Absolutely


http://www.fatherjames.org/wp-content/uploads/2012/09/truth-2.jpgWhat I first learned at Fels and have had reinforced for me in my consulting job since then is that there is no such thing as purely apolitical analysis in the worlds in which I circulate.  Maybe in science, engineering, or health care, there is a right answer and a wrong answer, and all one needs to do is be smart enough to get to the right answer, and then the whole world will gladly accept your work as true and right. 

But in the public arena, the numbers and the facts are explored, crunched, and presented in a certain context.  There is no escaping that context, because there is no pure right answer or wrong answer, simply opinions and perspectives and pros and cons.

On the one hand, this is deeply troubling to me.  On a moral level, I believe in absolute truths.  And, on an intellectual level, I believe in the power of data to tell the truth.  It is unnerving that no one cares what the right answer really is, and is willing to discard facts if they don't support their position.

On the other hand, this is deeply intuitive for me.  I believe that there are two sides to every story, and that there are merits to both sides.  And, I believe that the power of narrative trumps the power of numbers, in that what people really want to know at the end of the day is not whether 2 + 2 is 4 but rather something that can be boiled down to them in the form of an anecdote or life example.

I grew up being really good at math, so much so that I entered in and won many math competitions.  In that world, the problem at hand was known, the data points handled to me on a platter, and the task simply to determine the right way to the right answer.  For many people, this is how the whole world should work.
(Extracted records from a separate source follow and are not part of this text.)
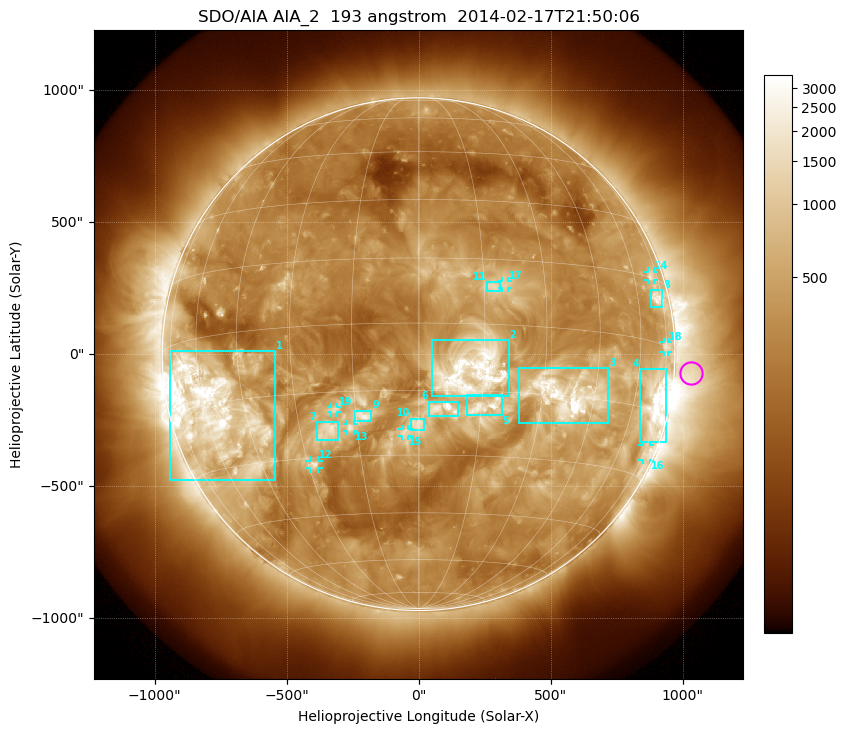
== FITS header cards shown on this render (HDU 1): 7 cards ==
TELESCOP= 'SDO/AIA'
INSTRUME= 'AIA_2'
WAVELNTH=                  193
WAVEUNIT= 'angstrom'
DATE-OBS= '2014-02-17T21:50:06.84'
CTYPE1  = 'HPLN-TAN'
CTYPE2  = 'HPLT-TAN'

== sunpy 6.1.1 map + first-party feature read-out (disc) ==
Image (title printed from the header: SDO/AIA AIA_2  193 angstrom  2014-02-17T21:50:06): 1024 x 1024 px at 2.4 arcsec/px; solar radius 971 arcsec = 405 px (full disc in frame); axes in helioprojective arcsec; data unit not stated in the header (colour bar unlabelled)
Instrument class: DISC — disc imager (sunpy class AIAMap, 193 A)
Bright regions (active regions / flare kernels): reference = the median radial profile (limb darkening/brightening removed); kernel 9 px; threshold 5 sigma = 750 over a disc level ~282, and >= 1.15x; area >= 12 px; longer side >= 10 px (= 24 arcsec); searched inside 0.97 R_sun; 19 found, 19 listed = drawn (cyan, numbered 1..; 8 of them under ~33 arcsec drawn as corner ticks so the feature stays visible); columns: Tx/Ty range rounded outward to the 5 arcsec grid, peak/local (2 s.f.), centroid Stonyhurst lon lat
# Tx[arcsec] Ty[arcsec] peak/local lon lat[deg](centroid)
1 -940..-545 -475..15 15 -57 -16
2 50..340 -160..55 7.5 +12 -11
3 380..720 -260..-50 18 +37 -15
4 840..940 -335..-55 15 +71 -13
5 185..315 -230..-155 5.6 +16 -18
6 35..150 -235..-180 6.3 +6 -19
7 -390..-305 -330..-255 5.3 -23 -24
8 880..925 180..245 6.9 +71 +10
9 -240..-180 -255..-210 4.4 -13 -21
10 -30..25 -290..-245 3.7 +0 -23
11 260..310 235..275 3.7 +17 +9
12 -415..-380 -435..-400 6.4 -28 -32
13 -270..-245 -290..-265 4.4 -17 -23
14 865..890 280..315 4.5 +70 +15
15 -65..-35 -310..-280 3 -3 -25
16 850..875 -400..-345 4 +76 -24
17 315..340 250..275 3.3 +20 +9
18 925..945 10..45 4.1 +74 +0
19 -330..-305 -220..-200 3.5 -20 -19
Off-limb structures (1.02-1.3 R_sun): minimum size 162 px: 2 found; the strongest spans PA ~225..300 deg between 1.02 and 1.3 R_sun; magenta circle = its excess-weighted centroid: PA ~265 deg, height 1.06 R_sun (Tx ~1030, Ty ~-70 arcsec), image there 4.3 x the reference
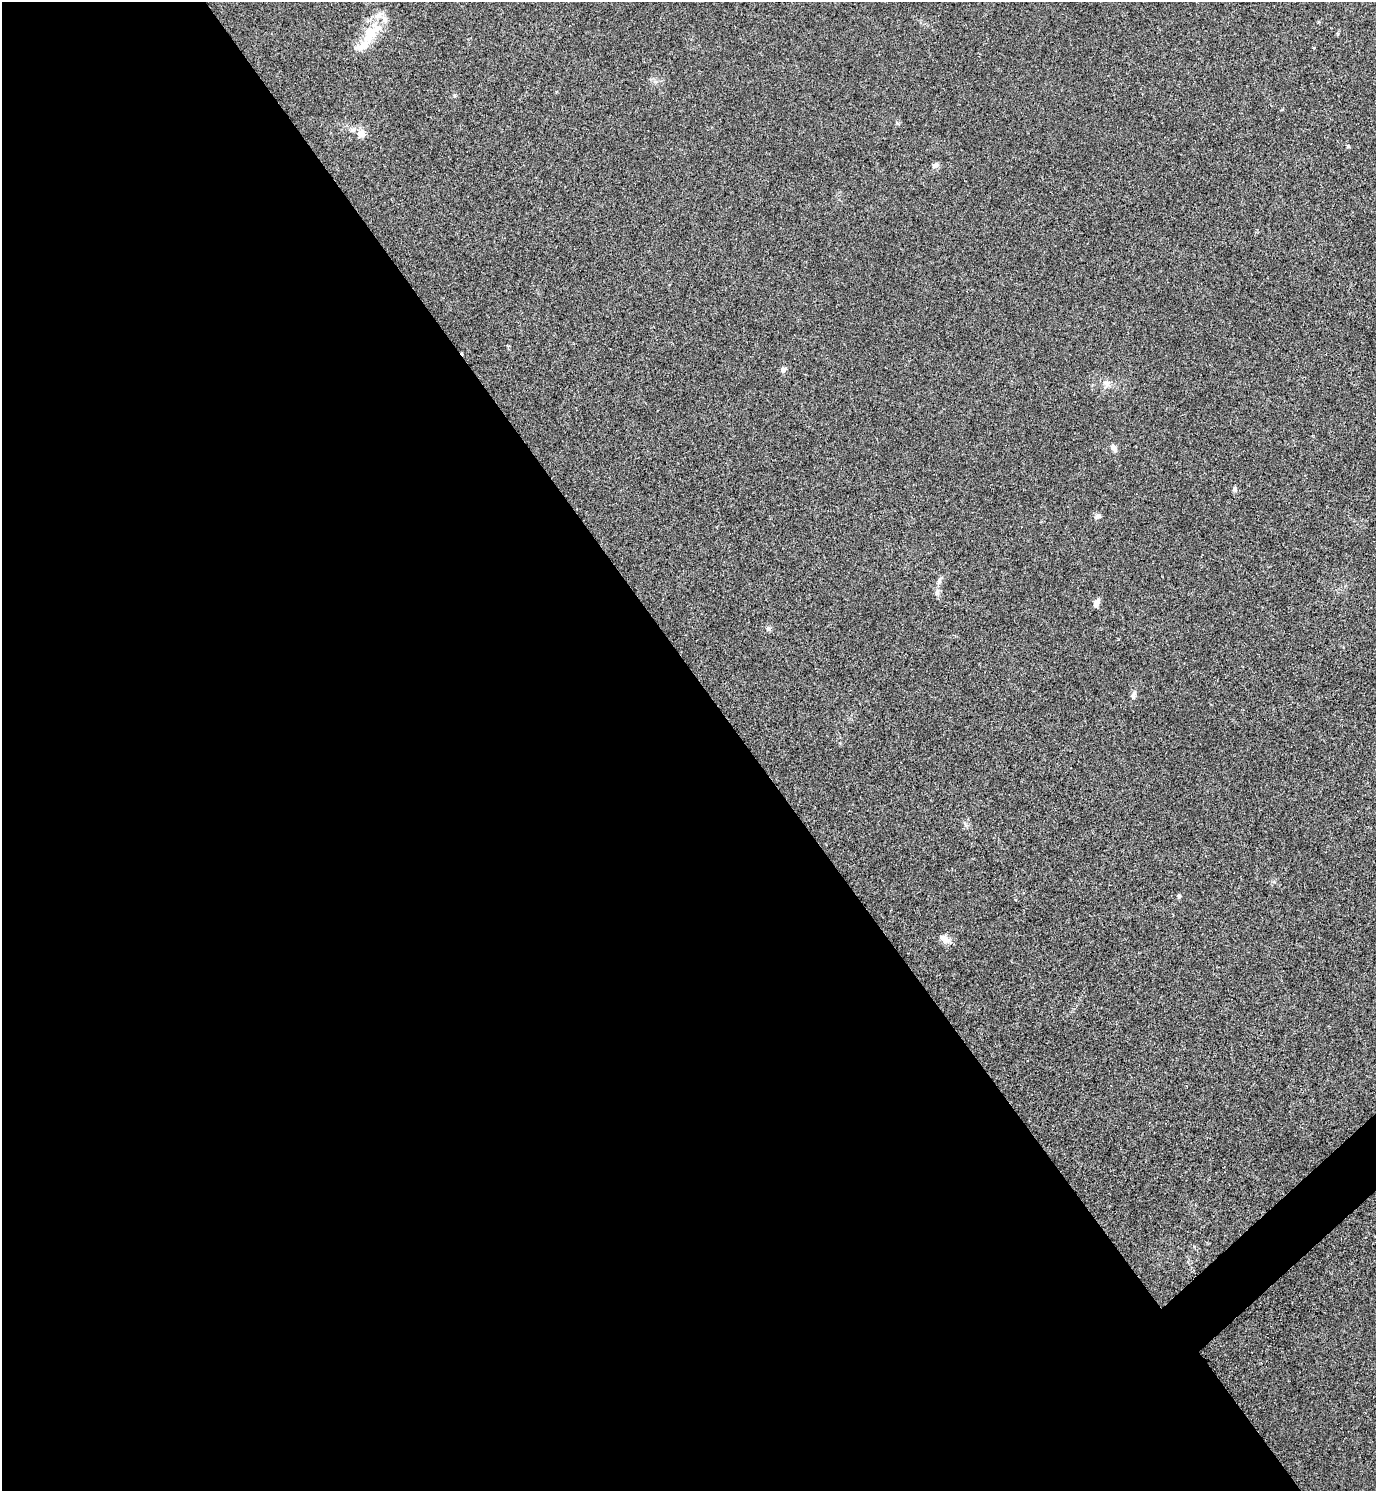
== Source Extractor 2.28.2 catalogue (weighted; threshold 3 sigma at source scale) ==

But it's not.  We dismiss things that have been proven when they don't fit our preconceived notions of what we imagine to be so obviously true that to think otherwise is blasphemous.  Consider how Ray LaHood, US Transportation Secretary, reacted when presented with evidence that child car seats are unnecessary after a certain age, or how Mitt Romney was castigated for suggesting that smaller class size wasn't the best way forward for struggling schools.  There was a little bit of a blip around President Obama's proposal for universal pre-K - little bit because the few who suggested this a poor way forward were roundly mocked, even though more and more evidence is piling up to support that position

What's a citizen and a consultant like me to do?  Do we no longer care about rigorous and fact-based analysis because no one cares what the right answer is anymore?  Is changing the world no longer about what's real and is rather all about having the most tightly crafted message and most carefully polished campaign?  To put a religious spin on things, are we truly in a post-modern era in which there is no such thing as absolute truth, only gradients of beliefs different groups hold to at varying levels?  And, if this is true, is this a historically awful reality or is it all really so bad?

I don't know.  (I say this a lot at work, so I've gotten comfortable with the phrase.)  Over time, I do think that the right way wins out, even if it is mocked at the time.  (For example, care to wager who will have more wins over the next five years: the low-budget Moneyball A's with their advanced metrics and counter-intuitive methods, or the high-spending Phillies, who rely on scouts and on big contracts to veterans on the decline?)  I also think that what you really want is depth of analysis AND a powerful narrative message, and that you're not in a good place if you only have one or the other, analysis alone being unconnected and unpersuasive and messaging alone being unmoored and flawed.  That's how I'm going forward.